(EXERCISE) Output the text lines of each entry below verbatim, omitting the pictures.

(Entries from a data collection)
########################################

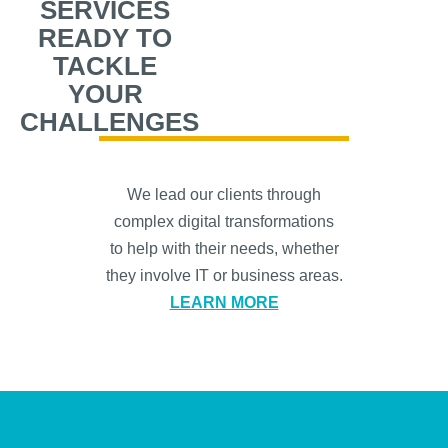
SERVICES
READY TO
TACKLE
YOUR
CHALLENGES
We lead our clients through
complex digital transformations
to help with their needs, whether
they involve IT or business areas.
LEARN MORE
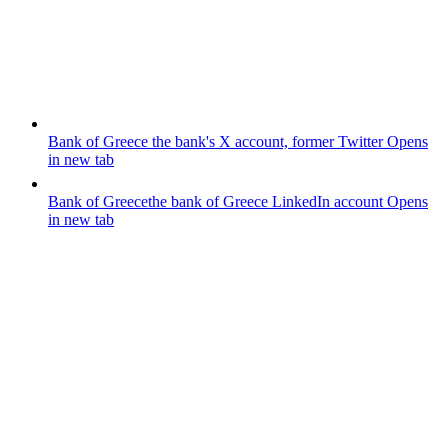
Bank of Greece
the bank's X account, former Twitter
Opens
in new tab
Bank of Greece
the bank of Greece LinkedIn account
Opens
in new tab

########################################

(RESULT OF THE EXERCISE)
SERVICES
READY TO
TACKLE
YOUR
CHALLENGES
We lead our clients through
complex digital transformations
to help with their needs, whether
they involve IT or business areas.
LEARN MORE
Bank of Greece
the bank's X account, former Twitter
Opens
in new tab
Bank of Greece
the bank of Greece LinkedIn account
Opens
in new tab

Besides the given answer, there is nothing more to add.